== What you will do ==
• a. Answer these questions about the forum thread on hard money lenders, one line each:
(i) At what rate does the poster who lists "They charge too much" three times say private money can be had at the local REIA?
(ii) What rate does the reply addressed to @Bill Mitchell ask about for rehab projects?
(iii) In the final post, who should you talk to if you want 6% - 8% for five years?
• b. Write what comes next in the forum thread on hard money lenders, starting after its last post.

== Page excerpt ==

____________

What are your 3 biggest problems with Hard Money Lenders?
I've been researching the hard money lenders in my area, and I was wondering if anyone would share their 3 biggest problem with HMLs?
1. They charge too much
2. they charge too much
3. They charge too much
Why would I ever use hard money, I can go to my local REIA & get private money at half the rate.
Hi @Bill Mitchell - I hear what you're saying there. Are you really able to find lenders at your REIA at 8% for rehab projects? My impression would be that most REIA folks are looking to do real estate transactions themselves, or be lenders or JV partners at something more akin to hard money rates or a profit split. How have you found these folks that will make relatively low-rate loans similar to what you would offer Uncle Harry? And by the way, I'm not being facetious, in case it sounds that way :)
Originally posted by David Beard:
Hi @Bill Mitchell - I hear what you're saying there. Are you really able to find lenders at your REIA at 8% for rehab projects? My impression would be that most REIA folks are looking to do real estate transactions themselves, or be lenders or JV partners at something more akin to hard money rates or a profit split. How have you found these folks that will make relatively low-rate loans similar to what you would offer Uncle Harry? And by the way, I'm not being facetious, in case it sounds that way :)
How do I find them? Simple, good old fashioned networking. Aslo when you go there sometimes people are talking about offering private money at booths, at beg/end of a meeting etc talk to these guys
- Realtor, General Contractor, and Developer
- Redding, CA & Bend OR
- 4,138
- Votes |
- 7,606
- Posts
Sometime back I started a thread dealing with HML's asking different brokers to answer questions, here it is.Hard Money Information
In my experience REIAs are where you find smart private money. Meaning that they know what they can earn investing in real estate themselves, so you better bring a financially compelling investment offer. Newbies will get shut down unless they have a killer deal with massive security for the lender. Experienced investors who are known quantities AND pleasant and trustworthy people to do business with will get "expensive" but very feasible prices for money.
If you want 6% - 8% for five years better talk to your Aunt Sally. If you're flipping a house, have a track record, aren't a slimy character, and can pay high teens interest for six months you'll find plenty of lenders at the local REIA who'll bankroll you. If you know what you're doing their "expensive" money will cost you 1/5 to 1/10 of what you pocket.

____________

== Collected material ==
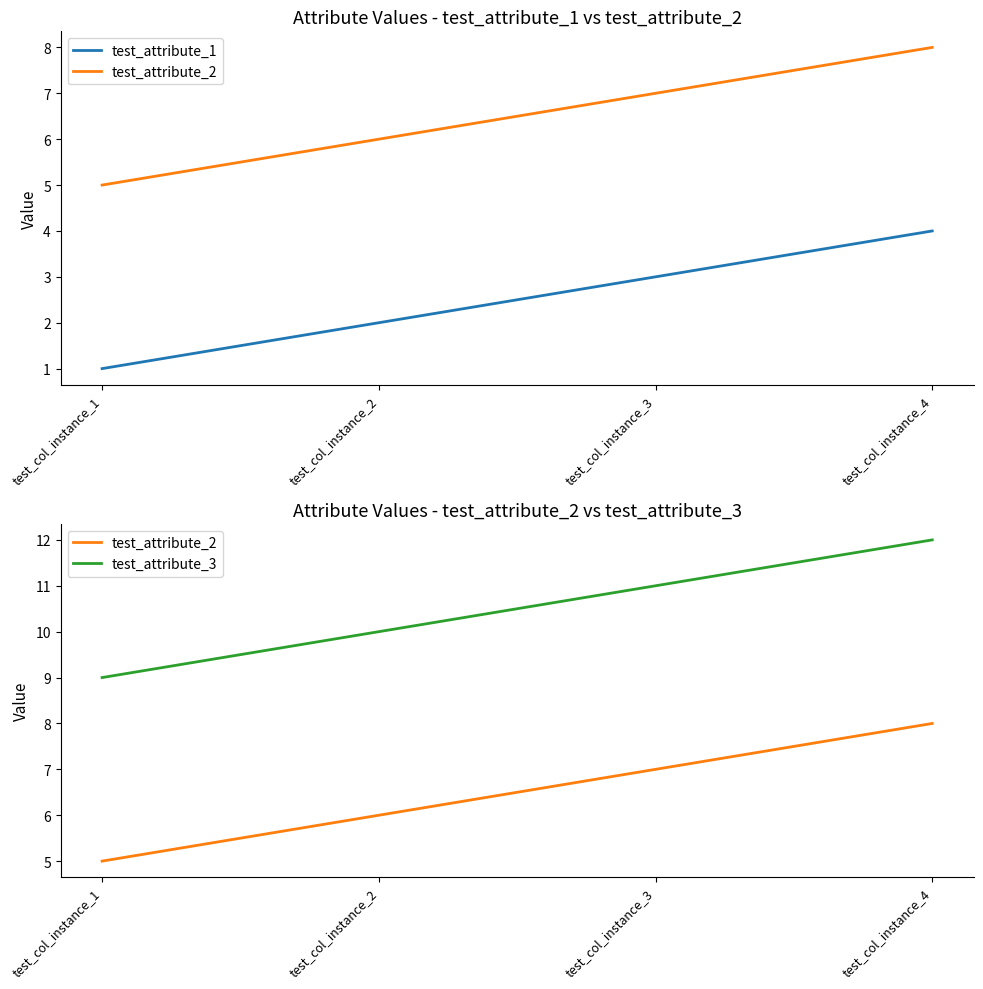

The test_attribute_2 series shows 10 at test_col_instance_2. True or false?

False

____________

== Results of the exercise ==
• a.
(i) Half the rate.
(ii) 8%.
(iii) Aunt Sally.

• b.
True hard money is very local. So what may be true for @Bill Mitchell in Mansfield Texas, may not be the case for @David Beard in Cincinnati or anyone else. Some REIA's have tons of people looking to fund deals, some seem to have almost none.
@Tom A. - I think you're spot on with your assessment of finding 6-9 mth rehab money in the mid to high teens (including any points/lender fees) at the REIA from "smart private money", as you say. I was just questioning the poster's comment about finding it at half of hard money rates, and wanted to frame expectations.
I would expect a "smart private lender" at the REIA to beat HM rates by a couple percent and 1 or 2 points, but not be half as expensive (which might equate to 6% and 2 pts). Otherwise, the "smart private lender" isn't really so smart and probably doesn't hang out at REIAs.
@Ann Bellamy - very good point as well about the different flavors of REIA, I'm sure that's true.
This is the mother of all thread highjacks, what was this thread about? Oh yes, @Marty Brodsky works for a HM lender and was doing some survey/marketing work to stir up business. That's OK, I love capitalism, and love to see all the market participants mixing it up. Marty, you appear to have a loan that provides 60-80% of purchase+rehab, less funding than typical HM but cheaper rates and terms. So this would be a pretty typical risk/return tradeoff for the lender, and sounds great for a borrower who has enough cash to bring 20-40% of P+R, plus closings costs/fees, carrying costs, interest payments, and at least the first 1/3 of the rehab cost.
For the "professional" full-time rehabber who is trying to do several simultaneous deals and leverage their cash, or the newer rehabber with limited resources, however, this would likely not be enough funding. If I've mischaracterized your loan, please correct me.
I looked at doing hard money before.
If you listened to any of the current hard money lenders there is a lot of things to watch out for.
If the HML is using other people's funds and promising a certain return then the HML is making money mainly off the points charged and not the interest rate. In that case and many other HML's it is how fast can you churn the money and relend it out again on points and not the ongoing payments.
I disagree that a rehabber with a track record will pay mid to high teens for money. They usually have people flocking to them at a reduced return because of the experience and they are putting some of their own money into the deal.
National HML's will be unfamiliar with a local area and will usually be higher in percent of interest rate, points, and a lower ltv to price in the risk of lending outside their core area.
A local HML knows block by block and can give better rates usually. Private money even if someone is getting 9% percent and a few points is doing way better than sitting in a bank account. The only difference is instead of placing with a HML lender they are doing the deals directly.
The one thing I didn't like about possibly being HML lender is that if the property goes bad my money can be locked up for a long time before I get it back.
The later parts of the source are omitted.